Das Handyverbot im Hexbachtal: ein anderes Thema. „Wäre schon schön, wenn wir da wenigstens in der Pause mal kurz drauf gucken dürften . . .“, meinen die fünf Klassenkameraden übereinstimmend. Aber, wie gesagt: wenn Frau Nixdorff Nein sage . . .

„Früher war ich böse und schrie viel rum“

Enes kam vor zwei Jahren ins Hexbachtal, mit ganz anderen Problemen. Er war von der Realschule geflogen. Weswegen? „Schlechter Laune“, sagt der 14-Jährige. „Früher war ich böse, hab nie aufgepasst, nie Hausaufgaben gemacht und viel rumgeschrien.“ Erst im Hexbachtal habe er „Benehmen und Höflichkeit gelernt“. Wie? „Irgendwie hat es hier klick gemacht“, sagt er. Heute schreibt das „Problemkind“ nur noch Einsen und Zweien.

- **EXTRAHIERTE EINTRÄGE**
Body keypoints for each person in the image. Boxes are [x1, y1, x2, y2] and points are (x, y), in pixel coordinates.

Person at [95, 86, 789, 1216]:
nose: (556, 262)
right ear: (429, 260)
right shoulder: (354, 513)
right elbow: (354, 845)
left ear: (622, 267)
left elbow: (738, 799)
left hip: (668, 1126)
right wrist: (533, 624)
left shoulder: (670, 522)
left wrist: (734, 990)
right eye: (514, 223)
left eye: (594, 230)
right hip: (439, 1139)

==

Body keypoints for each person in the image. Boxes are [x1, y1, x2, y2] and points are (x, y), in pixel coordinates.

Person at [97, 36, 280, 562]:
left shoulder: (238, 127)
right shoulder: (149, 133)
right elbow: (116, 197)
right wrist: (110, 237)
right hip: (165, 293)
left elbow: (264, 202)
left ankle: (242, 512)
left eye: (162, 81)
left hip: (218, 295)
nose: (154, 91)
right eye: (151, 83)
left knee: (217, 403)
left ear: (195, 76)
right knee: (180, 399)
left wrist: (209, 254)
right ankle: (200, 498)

- **AUFGABENSTELLUNG**
1) Von welcher Schule war Enes laut dem Text über das Hexbachtal geflogen?
2) Schreibe den Text über das Hexbachtal im Anschluss an seinen letzten Satz weiter.
Die Zeilen stammen aus einer anderen Quelle als der Text.

- **NUMMERIERTE LÖSUNGEN**
1) Von der Realschule.

2)
Besarta tat sich anfangs mit dem Thema „Pünktlichkeit“ schwer. In „Ilse“, dem Mitteilungsheft der Hexbach-Schüler für die Eltern, häuften sich damals wohl die Eintragungen. Aber irgendwann nervte es sie doch, dass die Fehlzeiten konsequent nachgeholt werden mussten. Im Praktikum jüngst, jedenfalls, da war Besarta „stets zwanzig Minuten zu früh“.

Hauptschule mit Auszeichnung

2014 zeichnete der Initiativkreis Ruhr Schulleiterin Ulrike Nixdorff mit dem Talent Award aus. Unter anderem, weil überdurchschnittlich viele Absolventen der Hauptschule im Hexbachtal einen Ausbildungsplatz finden.

Im Hexbachtal gelten strenge Regeln, auch was Kleidung und Benehmen angeht. Für Ulrike Nixdorff gründet der Erfolg ihrer Schule jedoch vor allem darauf, dass man hier auf Stärken, nicht Schwächen der Schüler blickt.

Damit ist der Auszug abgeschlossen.